__Task item__
With no addition or omission, return the entries below.

[Stored records]
- - - - -

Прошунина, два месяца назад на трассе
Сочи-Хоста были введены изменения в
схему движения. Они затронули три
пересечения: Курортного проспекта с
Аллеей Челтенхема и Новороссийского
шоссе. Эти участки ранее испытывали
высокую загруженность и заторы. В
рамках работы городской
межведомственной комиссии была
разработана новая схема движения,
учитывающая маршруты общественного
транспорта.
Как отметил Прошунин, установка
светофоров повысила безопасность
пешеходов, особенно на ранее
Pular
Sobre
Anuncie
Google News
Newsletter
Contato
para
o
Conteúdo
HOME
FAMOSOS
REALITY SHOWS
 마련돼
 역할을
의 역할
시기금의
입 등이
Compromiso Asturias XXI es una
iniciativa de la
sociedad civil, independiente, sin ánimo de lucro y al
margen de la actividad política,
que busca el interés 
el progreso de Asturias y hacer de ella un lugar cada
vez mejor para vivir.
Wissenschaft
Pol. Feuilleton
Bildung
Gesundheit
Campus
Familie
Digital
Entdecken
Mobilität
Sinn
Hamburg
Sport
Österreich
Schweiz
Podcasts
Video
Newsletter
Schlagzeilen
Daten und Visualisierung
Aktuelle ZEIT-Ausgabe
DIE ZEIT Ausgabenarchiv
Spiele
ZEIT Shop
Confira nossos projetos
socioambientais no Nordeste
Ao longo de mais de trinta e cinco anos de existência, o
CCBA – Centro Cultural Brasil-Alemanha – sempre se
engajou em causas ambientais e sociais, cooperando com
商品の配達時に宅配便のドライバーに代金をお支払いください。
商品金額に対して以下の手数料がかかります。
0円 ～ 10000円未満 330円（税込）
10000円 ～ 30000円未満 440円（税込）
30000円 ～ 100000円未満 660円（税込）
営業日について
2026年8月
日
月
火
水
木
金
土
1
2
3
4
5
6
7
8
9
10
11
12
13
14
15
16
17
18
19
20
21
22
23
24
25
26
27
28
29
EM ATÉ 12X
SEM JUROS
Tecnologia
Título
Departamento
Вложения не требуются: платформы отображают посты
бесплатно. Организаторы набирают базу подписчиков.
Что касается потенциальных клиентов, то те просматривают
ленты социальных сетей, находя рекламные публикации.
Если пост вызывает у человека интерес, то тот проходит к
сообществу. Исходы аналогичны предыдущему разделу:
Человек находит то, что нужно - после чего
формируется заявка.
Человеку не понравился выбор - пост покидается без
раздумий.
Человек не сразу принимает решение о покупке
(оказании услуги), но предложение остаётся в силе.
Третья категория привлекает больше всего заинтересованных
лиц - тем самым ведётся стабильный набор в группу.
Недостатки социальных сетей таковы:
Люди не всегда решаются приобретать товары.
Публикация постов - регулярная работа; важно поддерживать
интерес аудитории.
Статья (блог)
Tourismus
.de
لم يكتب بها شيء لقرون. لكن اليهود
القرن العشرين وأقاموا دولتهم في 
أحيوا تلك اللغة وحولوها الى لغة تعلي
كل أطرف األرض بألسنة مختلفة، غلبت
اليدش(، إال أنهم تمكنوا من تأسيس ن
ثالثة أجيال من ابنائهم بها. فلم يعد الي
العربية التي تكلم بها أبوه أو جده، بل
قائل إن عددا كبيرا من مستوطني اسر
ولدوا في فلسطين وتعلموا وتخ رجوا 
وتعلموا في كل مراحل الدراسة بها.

- - - - -

__Exercise result__
Прошунина, два месяца назад на трассе
Сочи-Хоста были введены изменения в
схему движения. Они затронули три
пересечения: Курортного проспекта с
Аллеей Челтенхема и Новороссийского
шоссе. Эти участки ранее испытывали
высокую загруженность и заторы. В
рамках работы городской
межведомственной комиссии была
разработана новая схема движения,
учитывающая маршруты общественного
транспорта.
Как отметил Прошунин, установка
светофоров повысила безопасность
пешеходов, особенно на ранее
Pular
Sobre
Anuncie
Google News
Newsletter
Contato
para
o
Conteúdo
HOME
FAMOSOS
REALITY SHOWS
 마련돼
 역할을
의 역할
시기금의
입 등이
Compromiso Asturias XXI es una
iniciativa de la
sociedad civil, independiente, sin ánimo de lucro y al
margen de la actividad política,
que busca el interés 
el progreso de Asturias y hacer de ella un lugar cada
vez mejor para vivir.
Wissenschaft
Pol. Feuilleton
Bildung
Gesundheit
Campus
Familie
Digital
Entdecken
Mobilität
Sinn
Hamburg
Sport
Österreich
Schweiz
Podcasts
Video
Newsletter
Schlagzeilen
Daten und Visualisierung
Aktuelle ZEIT-Ausgabe
DIE ZEIT Ausgabenarchiv
Spiele
ZEIT Shop
Confira nossos projetos
socioambientais no Nordeste
Ao longo de mais de trinta e cinco anos de existência, o
CCBA – Centro Cultural Brasil-Alemanha – sempre se
engajou em causas ambientais e sociais, cooperando com
商品の配達時に宅配便のドライバーに代金をお支払いください。
商品金額に対して以下の手数料がかかります。
0円 ～ 10000円未満 330円（税込）
10000円 ～ 30000円未満 440円（税込）
30000円 ～ 100000円未満 660円（税込）
営業日について
2026年8月
日
月
火
水
木
金
土
1
2
3
4
5
6
7
8
9
10
11
12
13
14
15
16
17
18
19
20
21
22
23
24
25
26
27
28
29
EM ATÉ 12X
SEM JUROS
Tecnologia
Título
Departamento
Вложения не требуются: платформы отображают посты
бесплатно. Организаторы набирают базу подписчиков.
Что касается потенциальных клиентов, то те просматривают
ленты социальных сетей, находя рекламные публикации.
Если пост вызывает у человека интерес, то тот проходит к
сообществу. Исходы аналогичны предыдущему разделу:
Человек находит то, что нужно - после чего
формируется заявка.
Человеку не понравился выбор - пост покидается без
раздумий.
Человек не сразу принимает решение о покупке
(оказании услуги), но предложение остаётся в силе.
Третья категория привлекает больше всего заинтересованных
лиц - тем самым ведётся стабильный набор в группу.
Недостатки социальных сетей таковы:
Люди не всегда решаются приобретать товары.
Публикация постов - регулярная работа; важно поддерживать
интерес аудитории.
Статья (блог)
Tourismus
.de
لم يكتب بها شيء لقرون. لكن اليهود
القرن العشرين وأقاموا دولتهم في 
أحيوا تلك اللغة وحولوها الى لغة تعلي
كل أطرف األرض بألسنة مختلفة، غلبت
اليدش(، إال أنهم تمكنوا من تأسيس ن
ثالثة أجيال من ابنائهم بها. فلم يعد الي
العربية التي تكلم بها أبوه أو جده، بل
قائل إن عددا كبيرا من مستوطني اسر
ولدوا في فلسطين وتعلموا وتخ رجوا 
وتعلموا في كل مراحل الدراسة بها.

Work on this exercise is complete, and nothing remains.